K  Are there not some more young Yugoslav women working in video?

B   Video is much more developed in Slovenia, it has a longer tradition
there.

K   Well, actually, it started much later there than in this part of
Yugoslavia.  I expected to see more new work from Belgrade, for example.

B   It is not that here was no production at all, it was just very difficult
for us to see it.  To find it, that was the big problem. Nothing has happened
at the National TV in several years.  In the first months after the war,
nobody could do anything, they just sat there.  We still can not always make
a phone call to Belgrade, for example.

K  Now that the festival is over, what are your goals for the next
VideoMedeja?

B  We want to create a festival where we can exchange our experiences as
artists and producers, and to foster new productions.

Conclusion:

We had an early morning breakfast of omelet and toast, meeting with Biljana
Tomic, who has been active in International contemporary art culture for the
past decade.  She was responsible for my first visit to Belgrade in 1987, to
participate in the Spring Video Week there.   She quietly explained how
everything had to be new , now.   That the past was dead and they all needed
to go back to the beginning and start fresh again.  As she talked, we could
see snow starting to fall on the other side of the bronze framed picture
windows of the immense and empty hotel dining room, early Sunday morning.
For the entire way back to Budapest, the landscape was covered with fresh
snow.  I reflected on the fresh energy of the organizers, and the open and
sincere attitude of the authors, curators and theoreticians who attended
VideoMedeja.  I felt that this program would indeed, be a fresh start, and a
real chance for artists to start working together again with their (former)
colleagues in the Balkans, East Europe and Internationally.  We will all
benefit from that development.

Kathy Rae Huffman



photos:

#1 - Sarita Matijevic, Program Coordinator - Novi Sad, Fund for an Open
Society

#2 - Student demonstration in Novi Sad - 2000 gather to watch the film of
their fellow demonstrators in Belgrade by Zelimir Zilnik.  They have one
monitor, and pile up desks to raise it above the heads of the viewers.  The
mood is cheerful and playful as they wait in sub-zero temperature for almost
one hour to see the videotape.

#3  (two photos can be put together) overview of the town square, facing the
City Hall (McDonalds is in the rear right passageway)

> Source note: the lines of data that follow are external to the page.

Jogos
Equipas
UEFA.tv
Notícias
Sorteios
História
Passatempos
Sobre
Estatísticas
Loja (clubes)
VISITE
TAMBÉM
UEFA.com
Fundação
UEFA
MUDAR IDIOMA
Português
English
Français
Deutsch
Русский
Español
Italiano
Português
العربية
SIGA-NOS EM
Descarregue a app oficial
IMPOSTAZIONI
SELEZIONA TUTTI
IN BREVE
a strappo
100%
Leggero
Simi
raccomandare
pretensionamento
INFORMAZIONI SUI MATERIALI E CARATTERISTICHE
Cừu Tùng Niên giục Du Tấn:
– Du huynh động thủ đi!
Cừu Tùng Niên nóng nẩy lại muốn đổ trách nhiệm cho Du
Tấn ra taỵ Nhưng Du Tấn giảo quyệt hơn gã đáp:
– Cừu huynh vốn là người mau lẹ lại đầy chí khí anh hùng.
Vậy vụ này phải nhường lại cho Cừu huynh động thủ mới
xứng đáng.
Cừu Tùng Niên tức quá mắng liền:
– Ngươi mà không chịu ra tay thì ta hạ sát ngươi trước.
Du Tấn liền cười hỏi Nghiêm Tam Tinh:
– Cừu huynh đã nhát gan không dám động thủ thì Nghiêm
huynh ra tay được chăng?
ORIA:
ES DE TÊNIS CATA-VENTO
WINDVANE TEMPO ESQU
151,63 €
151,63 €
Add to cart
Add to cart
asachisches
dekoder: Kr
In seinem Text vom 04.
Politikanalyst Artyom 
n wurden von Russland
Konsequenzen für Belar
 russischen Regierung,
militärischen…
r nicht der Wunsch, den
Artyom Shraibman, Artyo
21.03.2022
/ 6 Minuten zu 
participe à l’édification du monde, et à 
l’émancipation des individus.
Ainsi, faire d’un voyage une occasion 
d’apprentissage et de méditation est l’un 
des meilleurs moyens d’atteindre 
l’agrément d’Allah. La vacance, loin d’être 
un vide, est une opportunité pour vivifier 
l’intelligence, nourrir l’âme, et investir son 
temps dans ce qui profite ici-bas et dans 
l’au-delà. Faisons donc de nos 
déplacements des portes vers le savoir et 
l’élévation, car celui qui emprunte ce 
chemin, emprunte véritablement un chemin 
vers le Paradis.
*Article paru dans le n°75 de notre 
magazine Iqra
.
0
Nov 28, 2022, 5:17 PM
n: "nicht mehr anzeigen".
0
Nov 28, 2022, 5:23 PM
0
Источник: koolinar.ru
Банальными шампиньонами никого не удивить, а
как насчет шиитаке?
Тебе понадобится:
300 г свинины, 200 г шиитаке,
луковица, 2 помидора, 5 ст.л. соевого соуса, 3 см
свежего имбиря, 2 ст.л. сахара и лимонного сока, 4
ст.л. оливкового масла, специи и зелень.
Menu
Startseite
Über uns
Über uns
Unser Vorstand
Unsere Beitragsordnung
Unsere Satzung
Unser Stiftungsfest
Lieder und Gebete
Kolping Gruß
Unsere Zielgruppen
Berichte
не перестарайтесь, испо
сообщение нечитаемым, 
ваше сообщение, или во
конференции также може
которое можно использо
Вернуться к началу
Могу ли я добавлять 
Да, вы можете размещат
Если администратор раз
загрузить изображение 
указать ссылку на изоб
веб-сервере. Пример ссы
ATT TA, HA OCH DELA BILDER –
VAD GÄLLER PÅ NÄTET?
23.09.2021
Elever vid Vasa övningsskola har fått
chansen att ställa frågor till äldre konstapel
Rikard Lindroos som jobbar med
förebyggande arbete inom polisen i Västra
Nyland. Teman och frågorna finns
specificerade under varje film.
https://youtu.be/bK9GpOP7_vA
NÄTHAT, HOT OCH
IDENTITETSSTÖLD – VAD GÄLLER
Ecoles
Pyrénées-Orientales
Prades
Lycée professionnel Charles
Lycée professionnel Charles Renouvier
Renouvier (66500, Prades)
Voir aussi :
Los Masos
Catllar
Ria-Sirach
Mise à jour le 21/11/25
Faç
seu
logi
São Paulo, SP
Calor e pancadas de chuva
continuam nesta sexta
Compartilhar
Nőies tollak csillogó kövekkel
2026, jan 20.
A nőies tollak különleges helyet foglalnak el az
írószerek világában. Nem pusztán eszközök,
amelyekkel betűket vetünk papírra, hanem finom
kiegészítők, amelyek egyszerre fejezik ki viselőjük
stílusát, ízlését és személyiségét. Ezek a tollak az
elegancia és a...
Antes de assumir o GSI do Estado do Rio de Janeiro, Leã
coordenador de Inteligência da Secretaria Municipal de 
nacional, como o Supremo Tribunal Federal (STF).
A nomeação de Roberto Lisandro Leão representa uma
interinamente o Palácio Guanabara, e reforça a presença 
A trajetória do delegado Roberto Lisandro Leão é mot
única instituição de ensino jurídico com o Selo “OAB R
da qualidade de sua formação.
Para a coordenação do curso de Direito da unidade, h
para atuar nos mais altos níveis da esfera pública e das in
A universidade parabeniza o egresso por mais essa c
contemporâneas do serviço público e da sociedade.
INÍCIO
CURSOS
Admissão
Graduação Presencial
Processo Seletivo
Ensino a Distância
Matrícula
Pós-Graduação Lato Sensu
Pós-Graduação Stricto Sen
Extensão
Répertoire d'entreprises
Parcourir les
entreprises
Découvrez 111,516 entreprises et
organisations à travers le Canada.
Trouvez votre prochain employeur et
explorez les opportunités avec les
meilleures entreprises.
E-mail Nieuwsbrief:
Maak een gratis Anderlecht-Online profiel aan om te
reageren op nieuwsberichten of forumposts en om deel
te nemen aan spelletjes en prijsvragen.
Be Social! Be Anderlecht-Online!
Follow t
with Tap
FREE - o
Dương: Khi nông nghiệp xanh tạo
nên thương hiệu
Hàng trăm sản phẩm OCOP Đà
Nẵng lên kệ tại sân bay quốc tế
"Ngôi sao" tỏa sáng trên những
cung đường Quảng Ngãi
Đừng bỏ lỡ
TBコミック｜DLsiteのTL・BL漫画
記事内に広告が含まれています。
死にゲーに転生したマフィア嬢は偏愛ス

#4  l. Vera Kopicl (festival curator) r. Branka Milicic-Davic (festival
organizer)

#5  Saturday morning seminar gathering in the lounge of the Ben Akiba Club.

#6  Installation of Marina Abramovics work, The Onion, in which she verbally
peels away layers of her life, while eating raw onions and crying.  She
confesses shame and sorrow over her failures and the failures of her country,
Yugoslavia.  She created this work on the occasion of her 50th birthday.